Prices are also up. It’s an increase by about 20% to 30% over 2020, but that year remains an outlier. A more practical comparison can be made to 2019, and prices are still about 5% higher for Q3. That’s also making for a much tighter quarter than we saw two years ago.

NPE and Upfronts Emerge

All of these factors are creating a difficult situation, but we’re not quite in an Armageddon situation for TV advertisers. In fact, there are a number of precautionary steps that performance TV buyers can take in order to stave off a dire situation.

Live events, including sports, first-run broadcast programming, and streaming are growing in viewership.

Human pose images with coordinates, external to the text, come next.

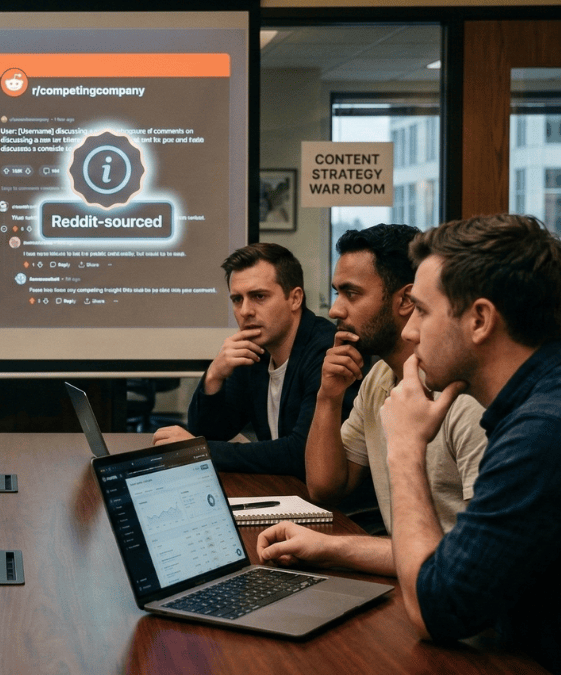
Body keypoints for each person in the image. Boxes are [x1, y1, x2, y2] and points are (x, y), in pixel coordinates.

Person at [379, 214, 561, 672]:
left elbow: (436, 609)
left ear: (479, 319)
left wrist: (404, 446)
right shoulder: (535, 405)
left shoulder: (541, 432)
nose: (408, 332)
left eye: (421, 310)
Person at [257, 224, 486, 575]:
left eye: (351, 293)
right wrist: (328, 397)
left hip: (453, 602)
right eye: (337, 293)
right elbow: (325, 488)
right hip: (413, 582)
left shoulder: (465, 400)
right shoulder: (377, 380)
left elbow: (472, 563)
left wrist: (333, 547)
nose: (335, 310)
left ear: (406, 300)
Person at [153, 242, 354, 478]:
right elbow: (212, 432)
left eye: (259, 296)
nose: (245, 311)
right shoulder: (255, 350)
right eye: (237, 299)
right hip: (286, 493)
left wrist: (201, 451)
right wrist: (214, 374)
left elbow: (300, 453)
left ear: (295, 299)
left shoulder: (326, 351)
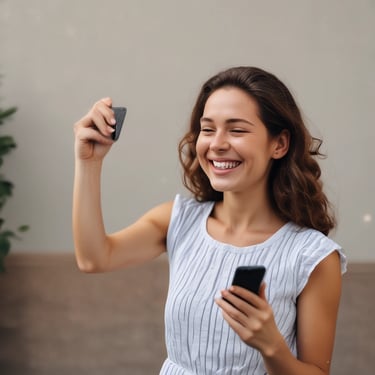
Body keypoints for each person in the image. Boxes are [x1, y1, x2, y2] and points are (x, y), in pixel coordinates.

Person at [73, 66, 347, 375]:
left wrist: (271, 347)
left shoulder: (314, 257)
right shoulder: (177, 220)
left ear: (279, 144)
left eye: (237, 129)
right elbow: (93, 258)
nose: (217, 143)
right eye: (207, 129)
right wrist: (88, 163)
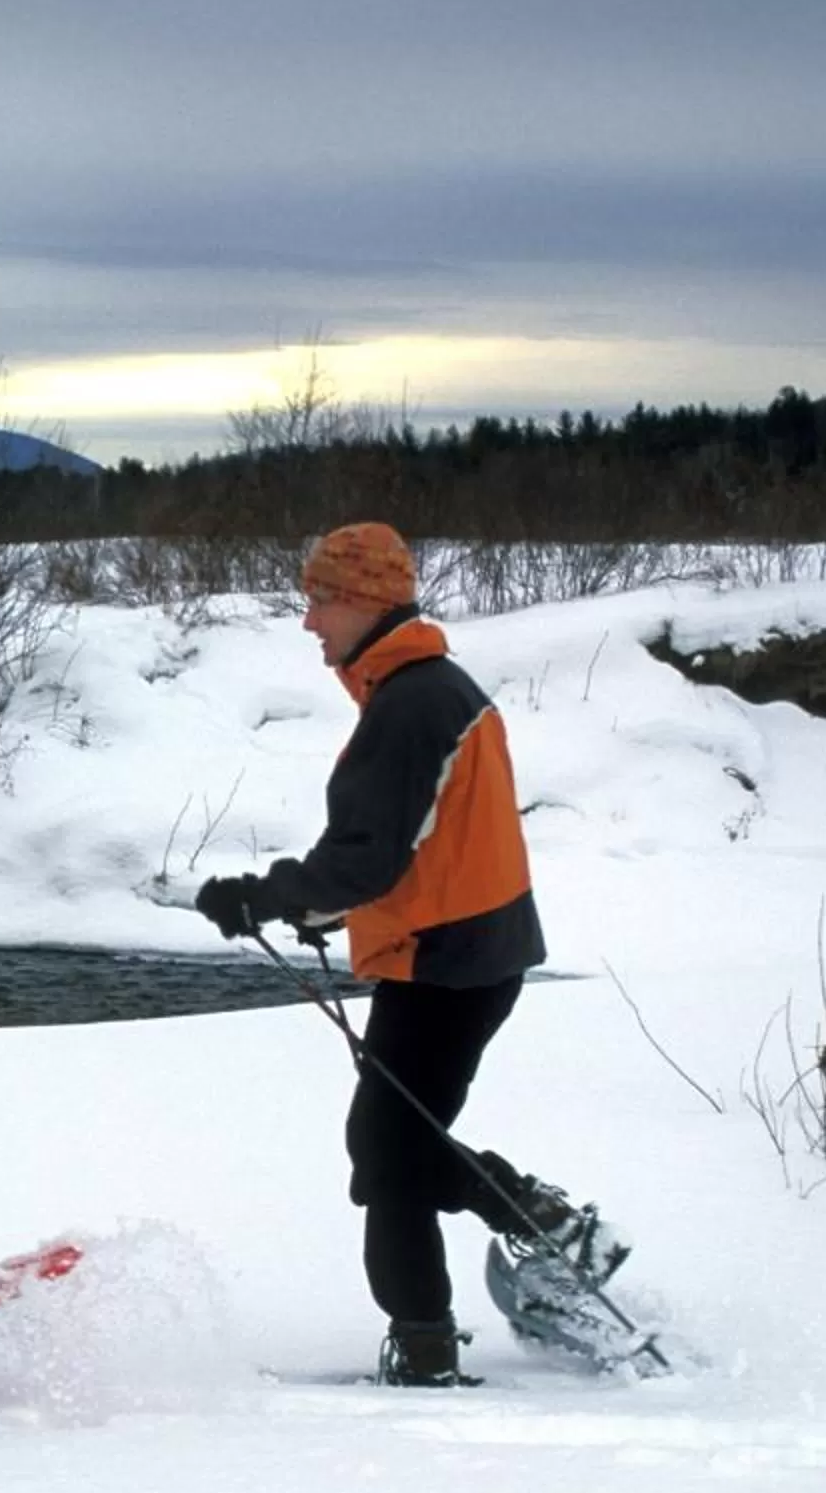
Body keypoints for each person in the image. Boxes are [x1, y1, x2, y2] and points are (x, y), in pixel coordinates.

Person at [194, 522, 595, 1386]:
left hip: (446, 962)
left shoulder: (412, 704)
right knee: (394, 1146)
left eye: (320, 601)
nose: (309, 621)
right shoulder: (430, 689)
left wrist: (264, 896)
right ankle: (497, 1260)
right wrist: (331, 909)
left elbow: (367, 858)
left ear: (366, 601)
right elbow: (422, 844)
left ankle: (442, 1328)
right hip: (466, 950)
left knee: (388, 1154)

Live sports still command attention, and fans of broadcast programming still want to watch their shows when they air.

The other option is to buy insurance in the form of NPE (short for non-pre-emptable) inventory. Performance-based advertisers may blanch at the idea of NPE because of its higher prices. But poor clearance and a tight market is going to affect everyone this quarter, and will only make buyers hungrier for the fourth quarter, with back-to-school, Black Friday and holiday buys. Competition for remnant and scatter inventory will only increase across both streaming and linear. The notion of rock-bottom rates for performance can’t last.

NPE presents a way to guarantee airtime while quite possibly maintaining performance numbers when balanced with available remnant inventory. It also represents a potential opportunity to beat the market. By locking in an NPE rate for Q4 as soon as possible, there’s a strong likelihood that buyers can secure lower or comparable rates to what they’d need to pay come Q4.

It was fairly evident that Q4 would be tight for inventory before the calendar even turned to July. Now, as we approach the end of September, it’s clear that advertisers need a plan if they still want to drive performance. While growth brands have seen that TV is a clear performance channel, the shifts in the market are forcing a new perception of how to achieve that performance. We’ll likely return to a market where performance advertisers can build campaigns fully out of remnant inventory, but if they want to hit their performance goals in 2021, they need to pay increased attention to market clearance.

Brad Geving

Brad Geving is VP of media buying at Tatari, a San Francisco-based data and analytics platform for buying and measuring advertising across both linear and streaming TV.